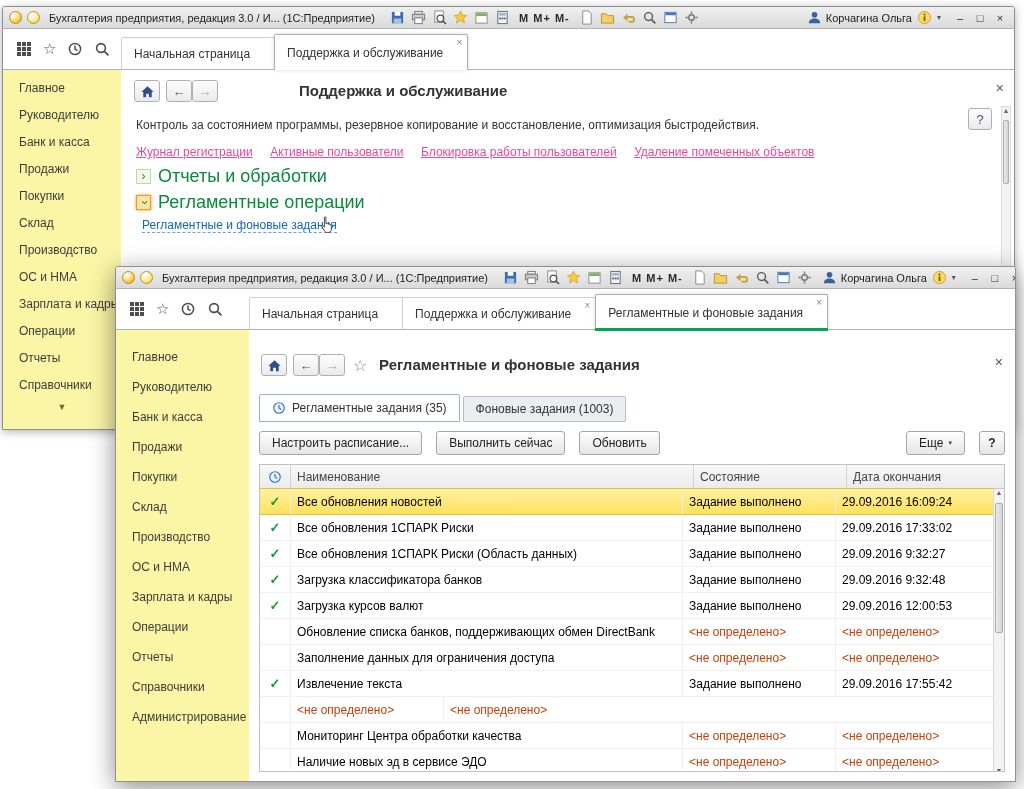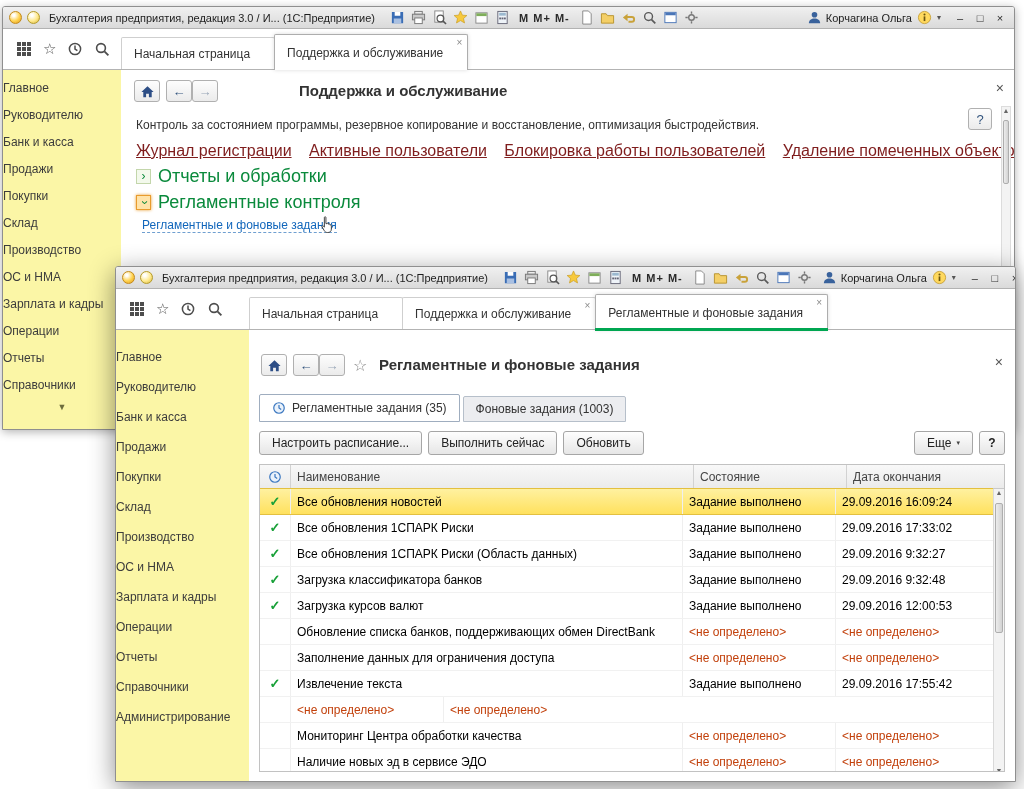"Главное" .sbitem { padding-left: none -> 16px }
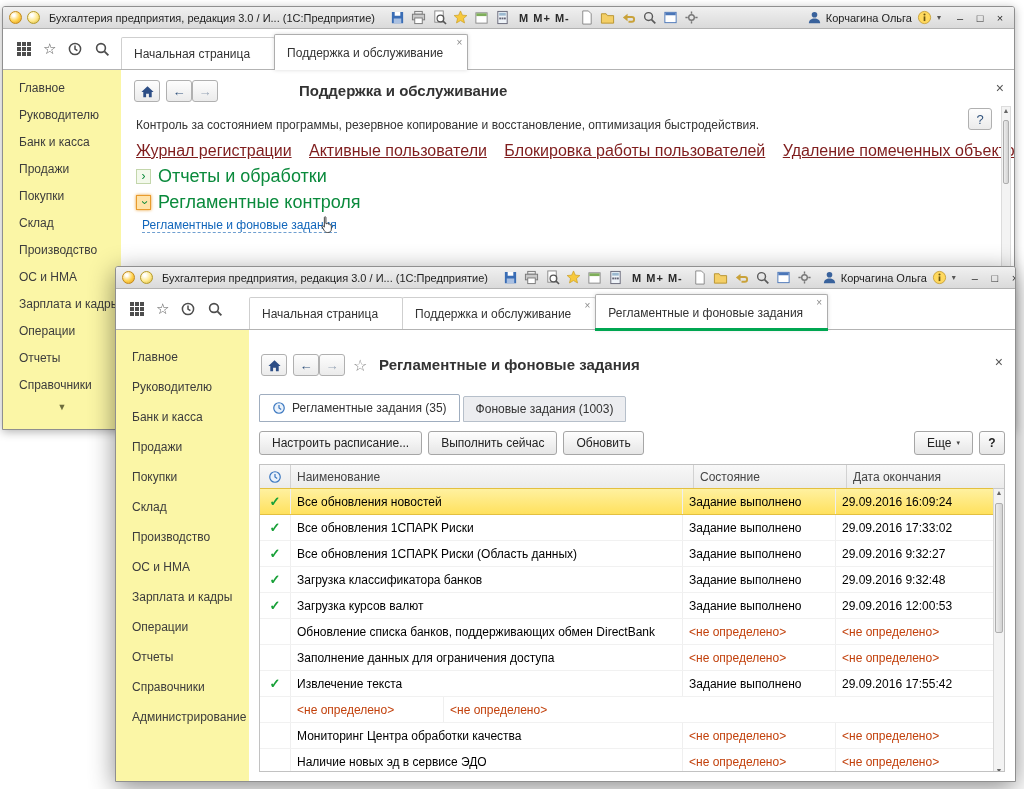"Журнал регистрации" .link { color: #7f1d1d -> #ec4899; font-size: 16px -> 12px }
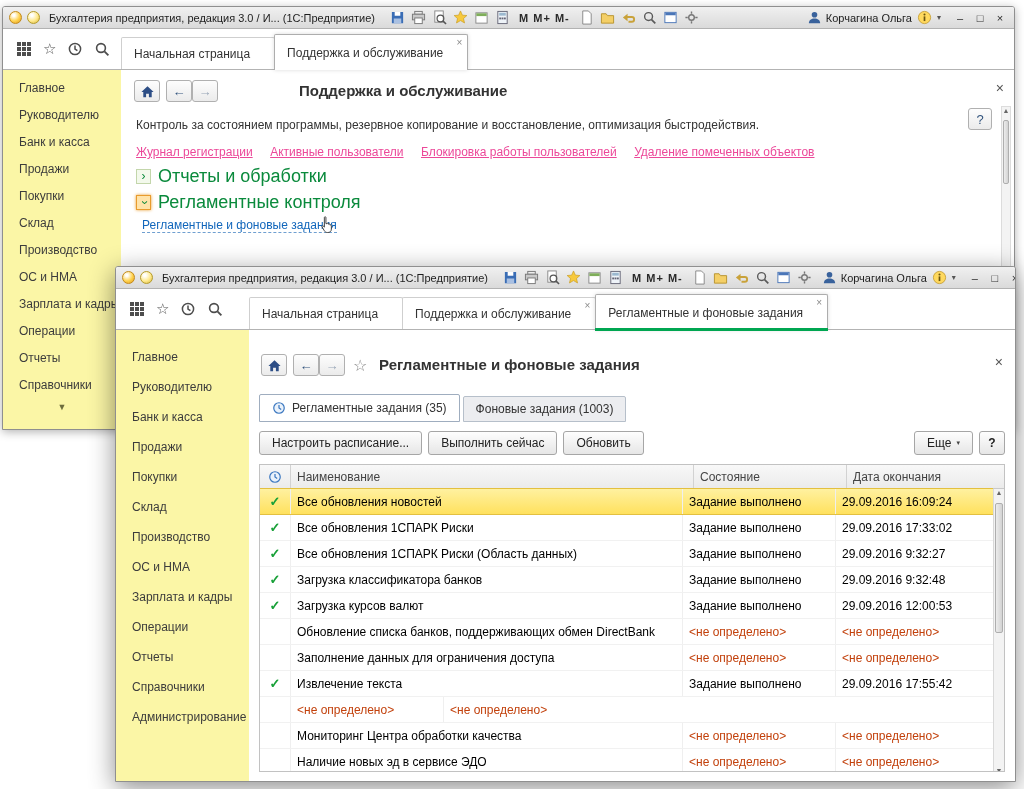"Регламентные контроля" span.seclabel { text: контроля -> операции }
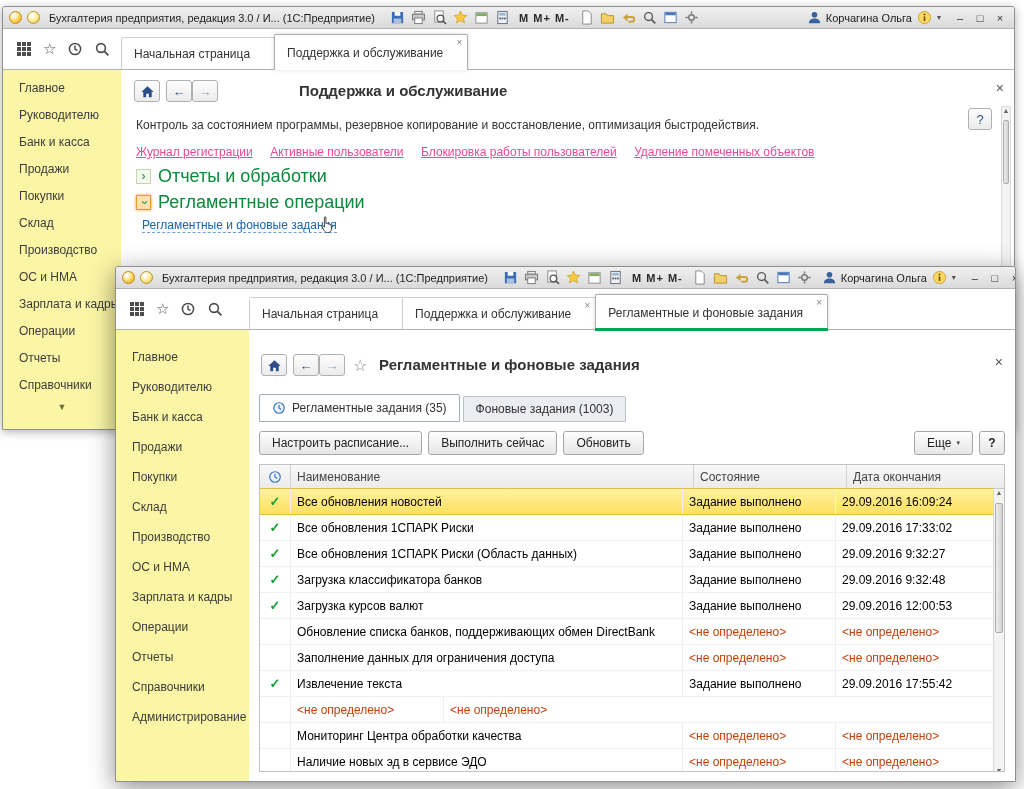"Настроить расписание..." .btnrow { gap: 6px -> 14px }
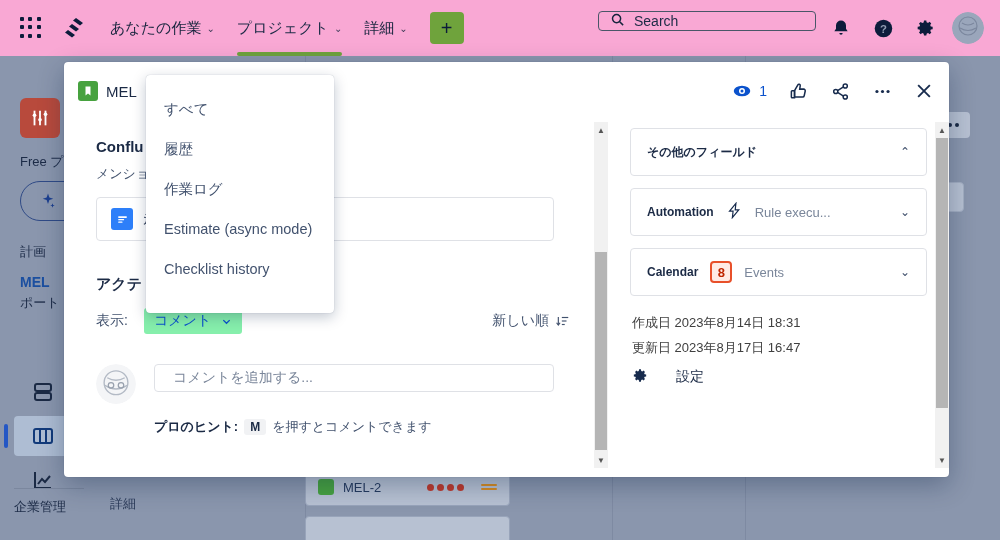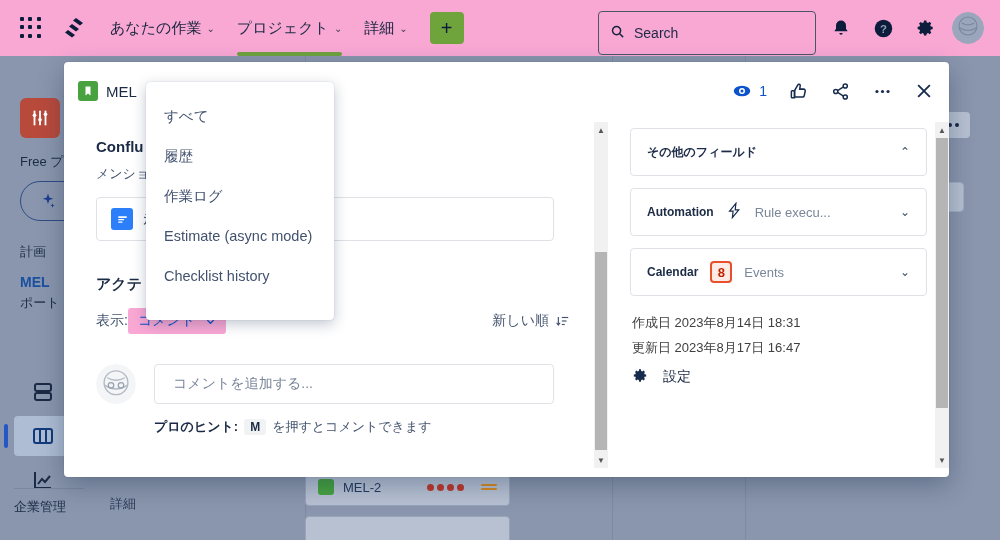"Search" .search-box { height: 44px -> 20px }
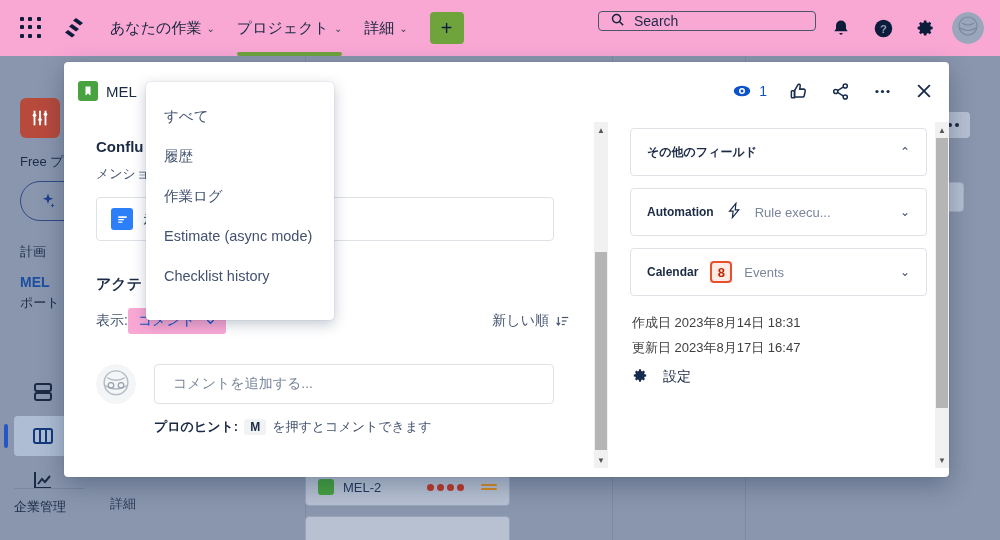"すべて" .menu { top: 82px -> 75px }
- - -
_Work to be completed_. Would you repeat the material exactly, keeping out any pictures?

_Reply_.
"Главное" .sbitem { padding-left: none -> 16px }
"Журнал регистрации" .link { color: #7f1d1d -> #ec4899; font-size: 16px -> 12px }
"Регламентные контроля" span.seclabel { text: контроля -> операции }
"Настроить расписание..." .btnrow { gap: 6px -> 14px }
"Search" .search-box { height: 44px -> 20px }
"すべて" .menu { top: 82px -> 75px }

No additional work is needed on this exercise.